The Shearing Big Day Out is taking place at Waitara Station, north of the State Highway 5 landmark of Te Pohue, between Napier and Taupo.

The team comprised several of New Zealand’s top shearers, including World champion, Hastings gun and Northland-raised Rowland Smith, and reigning 2012 shearing and woolhandling champions Gavin Mutch and Joel Henare, both now defending Golden Shears champions.

Also on the stands were photos of people lost to the shearing industry because of cancer, including multiple World and Golden Shears woolhandling champion Joanne Kumeroa who died last year and for whom a tombstone unveiling was held in Whanganui on Sunday.

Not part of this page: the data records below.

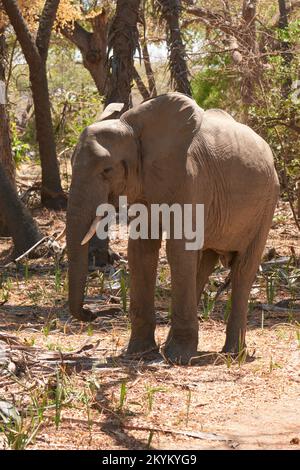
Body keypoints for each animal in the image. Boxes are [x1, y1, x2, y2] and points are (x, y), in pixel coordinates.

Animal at [67, 91, 280, 364]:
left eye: (107, 170)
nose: (92, 313)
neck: (133, 127)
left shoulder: (191, 177)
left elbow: (178, 249)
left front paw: (178, 358)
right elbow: (141, 250)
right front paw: (141, 353)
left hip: (267, 202)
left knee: (243, 268)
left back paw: (233, 354)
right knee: (204, 262)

The day started at 5am with a target of 5000 perendale ewes, expected to fill about 100 bales. It is, however, not a record attempt, although two unrelated official shearing record attempts are taking place this week, near Masterton tomorrow (Tuesday) and near Te Kuiti on Thursday.

Co-ordinated by station owner and farmer Lloyd Holloway, Flaxmere shearing contractor Colin Watson Paul, and Pongaroa-based Heiniger shearing gear representative Tony Hoggard, the Big Day Out aims to raise $50,000 for the Cancer Society.

The money is from wages and donation, contributed by those at the event as well as some shearing gangs in other parts of the country and by donations to the cause.

The eight shearers on board for the first run from 5am to 7am shore almost 1000 sheep, but with the weather closing-in around the woolshed, and a growing number of wet sheep to contend with, the rate per hour decreased and in the five-and-a-half hours to lunch the tally had reached 2302.

Several hundred people were at the property despite the weather, including campervan tourists who had included the event on their itineraries.

Mr Hoggard said the idea was developed when its eventual organisers learnt the Cancer Society receives no Government funding.

Society Hawke’s Bay area manager Trudy Kirk said the society, from major fundraising events such as Daffodil Day and the Relay for Life, contributes $2 million a year to Cancer research.

"A lot of it comes when people like Tony, Colin and Lloyd walk throughout the door and say we want to do something to help," she said.

"While this is a fundraiser this is something more than that for the shearing fraternity," she said.

The enthusiasm was not dampened by the weather, with many hoping it will become an annual event.